[Text extracted at the page level]
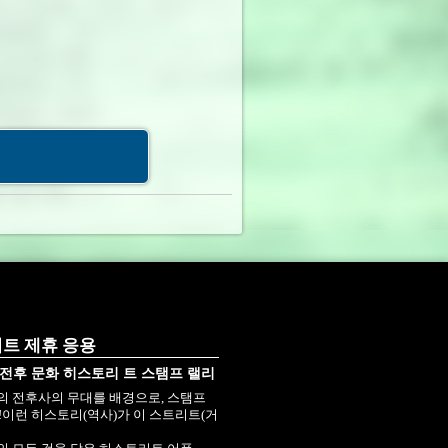
트 제휴 응용
전후 문화 히스토리 트 스탬프 랠리
 전후사의 무대를 배경으로, 스탬프
자!이런 히스토리(역사)가 이 스트리트(거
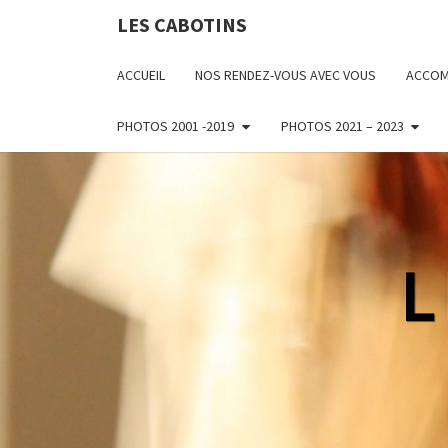
LES CABOTINS
ACCUEIL
NOS RENDEZ-VOUS AVEC VOUS
ACCOM
PHOTOS 2001 -2019
PHOTOS 2021 – 2023
L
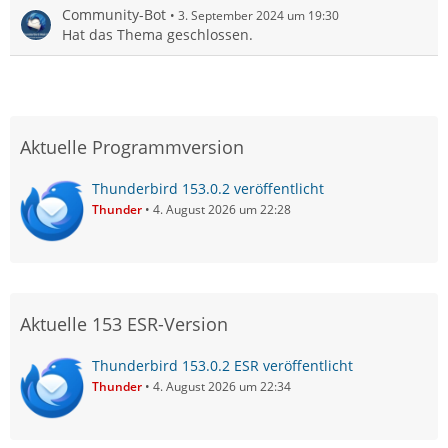
Community-Bot
3. September 2024 um 19:30
Hat das Thema geschlossen.
Aktuelle Programmversion
Thunderbird 153.0.2 veröffentlicht
Thunder
4. August 2026 um 22:28
Aktuelle 153 ESR-Version
Thunderbird 153.0.2 ESR veröffentlicht
Thunder
4. August 2026 um 22:34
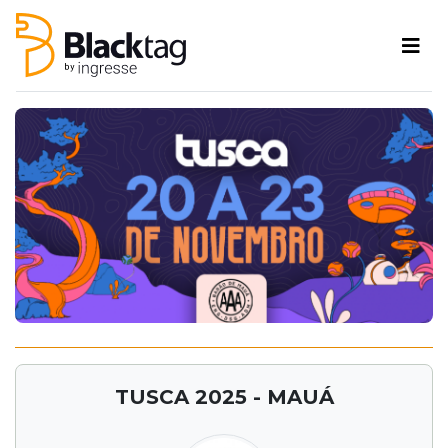
TUSCA 2025 - MAUÁ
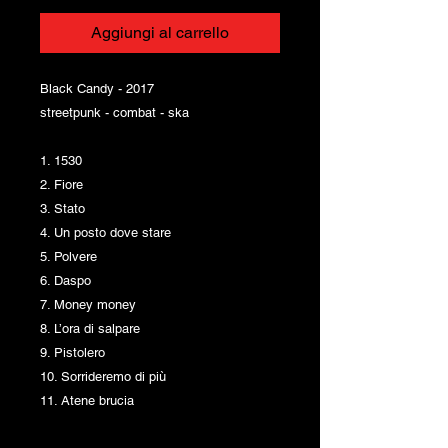
Aggiungi al carrello
Black Candy - 2017
streetpunk - combat - ska
1. 1530
2. Fiore
3. Stato
4. Un posto dove stare
5. Polvere
6. Daspo
7. Money money
8. L’ora di salpare
9. Pistolero
10. Sorrideremo di più
11. Atene brucia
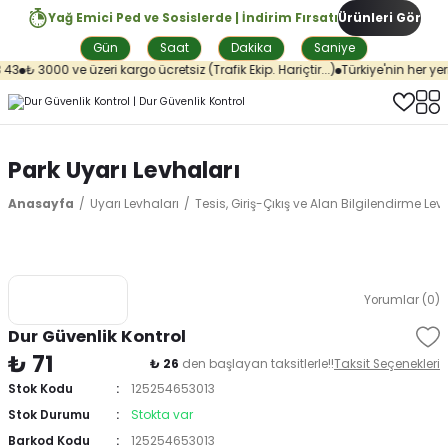
Yağ Emici Ped ve Sosislerde | İndirim Fırsatı
Ürünleri Gör
Gün
Saat
Dakika
Saniye
43
₺ 3000 ve üzeri kargo ücretsiz (Trafik Ekip. Hariçtir...)
Türkiye'nin her yeri
Park Uyarı Levhaları
Anasayfa
Uyarı Levhaları
Tesis, Giriş-Çıkış ve Alan Bilgilendirme Lev
Yorumlar (0)
Dur Güvenlik Kontrol
₺ 71
₺ 26
den başlayan taksitlerle!!
Taksit Seçenekleri
Stok Kodu
125254653013
Stok Durumu
Stokta var
Barkod Kodu
125254653013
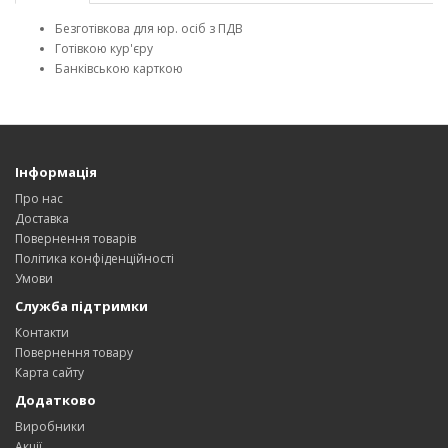
Безготівкова для юр. осіб з ПДВ
Готівкою кур'єру
Банківською карткою
Інформація
Про нас
Доставка
Повернення товарів
Політика конфіденційності
Умови
Служба підтримки
Контакти
Повернення товару
Карта сайту
Додатково
Виробники
Акції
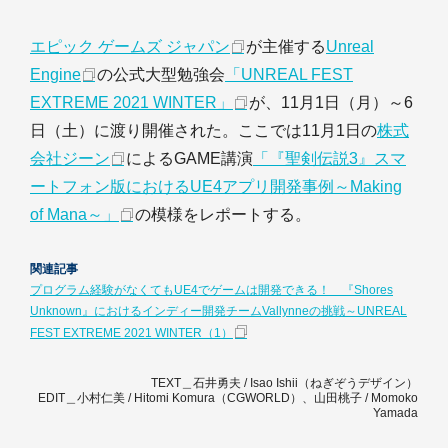
エピック ゲームズ ジャパン
が主催する
Unreal
Engine
の公式大型勉強会
「UNREAL FEST
EXTREME 2021 WINTER」
が、11月1日（月）～6
日（土）に渡り開催された。ここでは11月1日の
株式
会社ジーン
によるGAME講演
「『聖剣伝説3』スマ
ートフォン版におけるUE4アプリ開発事例～Making
of Mana～」
の模様をレポートする。
関連記事
プログラム経験がなくてもUE4でゲームは開発できる！ 『Shores
Unknown』におけるインディー開発チームVallynneの挑戦～UNREAL
FEST EXTREME 2021 WINTER（1）
TEXT＿石井勇夫 / Isao Ishii（ねぎぞうデザイン）
EDIT＿小村仁美 / Hitomi Komura（CGWORLD）、山田桃子 / Momoko
Yamada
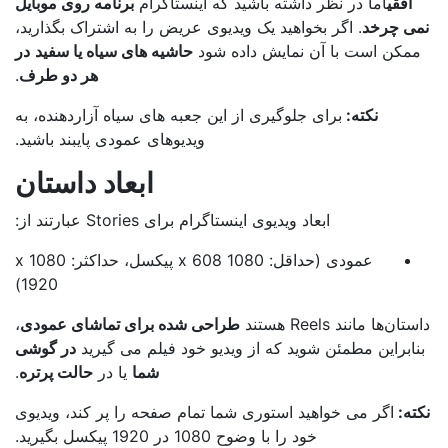
افقی
اما در نظر داشته باشید که اینستاگرام
برنامه روی موبایل
ی چرخد
. اگر بخواهید یک ویدیوی عریض را به اشتراک بگذارید،
مکن است با آن نمایش داده شود
حاشیه های سیاه یا سفید
در
هر دو طرف
.
نکته:
برای جلوگیری از این جعبه های سیاه آزاردهنده، به
ویدیوهای عمودی پایبند باشید.
ابعاد داستان
ابعاد ویدیوی اینستاگرام برای Stories عبارتند از:
عمودی (حداقل: 1080 x 608 پیکسل، حداکثر: 1080 x
1920)
ان‌ها مانند Reels هستند
طراحی شده برای تماشای عمودی
،
نابراین مطمئن شوید که از ویدیو خود فیلم می گیرید
در گوشی
شما
یا در
حالت پرتره
.
ته:
اگر می خواهید استوری شما تمام صفحه را پر کند، ویدیوی
خود را با وضوح 1080 در 1920 پیکسل بگیرید.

→ **PROBLEM DESCRIPTION**
Format all of the data above as a JSON list of strings, one string per line and no blank lines. Leave out the picture markers.

→ **SOLUTION TO THIS PROBLEM**
[
  "트 제휴 응용",
  "전후 문화 히스토리 트 스탬프 랠리",
  " 전후사의 무대를 배경으로, 스탬프",
  "자!이런 히스토리(역사)가 이 스트리트(거",
  "LES CABOTINS",
  "ACCUEIL",
  "NOS RENDEZ-VOUS AVEC VOUS",
  "ACCOM",
  "PHOTOS 2001 -2019",
  "PHOTOS 2021 – 2023",
  "L",
  "Community-Bot",
  "3. September 2024 um 19:30",
  "Hat das Thema geschlossen.",
  "Aktuelle Programmversion",
  "Thunderbird 153.0.2 veröffentlicht",
  "Thunder",
  "4. August 2026 um 22:28",
  "Aktuelle 153 ESR-Version",
  "Thunderbird 153.0.2 ESR veröffentlicht",
  "Thunder",
  "4. August 2026 um 22:34",
  "TUSCA 2025 - MAUÁ",
  "Aggiungi al carrello",
  "Black Candy - 2017",
  "streetpunk - combat - ska",
  "1. 1530",
  "2. Fiore",
  "3. Stato",
  "4. Un posto dove stare",
  "5. Polvere",
  "6. Daspo",
  "7. Money money",
  "8. L’ora di salpare",
  "9. Pistolero",
  "10. Sorrideremo di più",
  "11. Atene brucia",
  "Yağ Emici Ped ve Sosislerde | İndirim Fırsatı",
  "Ürünleri Gör",
  "Gün",
  "Saat",
  "Dakika",
  "Saniye",
  "43",
  "₺ 3000 ve üzeri kargo ücretsiz (Trafik Ekip. Hariçtir...)",
  "Türkiye'nin her yeri",
  "Park Uyarı Levhaları",
  "Anasayfa",
  "Uyarı Levhaları",
  "Tesis, Giriş-Çıkış ve Alan Bilgilendirme Lev",
  "Yorumlar (0)",
  "Dur Güvenlik Kontrol",
  "₺ 71",
  "₺ 26",
  "den başlayan taksitlerle!!",
  "Taksit Seçenekleri",
  "Stok Kodu",
  "125254653013",
  "Stok Durumu",
  "Stokta var",
  "Barkod Kodu",
  "125254653013",
  "Безготівкова для юр. осіб з ПДВ",
  "Готівкою кур'єру",
  "Банківською карткою",
  "Інформація",
  "Про нас",
  "Доставка",
  "Повернення товарів",
  "Політика конфіденційності",
  "Умови",
  "Служба підтримки",
  "Контакти",
  "Повернення товару",
  "Карта сайту",
  "Додатково",
  "Виробники",
  "Акції",
  "エピック ゲームズ ジャパン",
  "が主催する",
  "Unreal",
  "Engine",
  "の公式大型勉強会",
  "「UNREAL FEST",
  "EXTREME 2021 WINTER」",
  "が、11月1日（月）～6",
  "日（土）に渡り開催された。ここでは11月1日の",
  "株式",
  "会社ジーン",
  "によるGAME講演",
  "「『聖剣伝説3』スマ",
  "ートフォン版におけるUE4アプリ開発事例～Making",
  "of Mana～」",
  "の模様をレポートする。",
  "関連記事",
  "プログラム経験がなくてもUE4でゲームは開発できる！ 『Shores",
  "Unknown』におけるインディー開発チームVallynneの挑戦～UNREAL",
  "FEST EXTREME 2021 WINTER（1）",
  "TEXT＿石井勇夫 / Isao Ishii（ねぎぞうデザイン）",
  "EDIT＿小村仁美 / Hitomi Komura（CGWORLD）、山田桃子 / Momoko",
  "Yamada",
  "افقی",
  "اما در نظر داشته باشید که اینستاگرام",
  "برنامه روی موبایل",
  "ی چرخد",
  ". اگر بخواهید یک ویدیوی عریض را به اشتراک بگذارید،",
  "مکن است با آن نمایش داده شود",
  "حاشیه های سیاه یا سفید",
  "در",
  "هر دو طرف",
  ".",
  "نکته:",
  "برای جلوگیری از این جعبه های سیاه آزاردهنده، به",
  "ویدیوهای عمودی پایبند باشید.",
  "ابعاد داستان",
  "ابعاد ویدیوی اینستاگرام برای Stories عبارتند از:",
  "عمودی (حداقل: 1080 x 608 پیکسل، حداکثر: 1080 x",
  "1920)",
  "ان‌ها مانند Reels هستند",
  "طراحی شده برای تماشای عمودی",
  "،",
  "نابراین مطمئن شوید که از ویدیو خود فیلم می گیرید",
  "در گوشی",
  "شما",
  "یا در",
  "حالت پرتره",
  ".",
  "ته:",
  "اگر می خواهید استوری شما تمام صفحه را پر کند، ویدیوی",
  "خود را با وضوح 1080 در 1920 پیکسل بگیرید."
]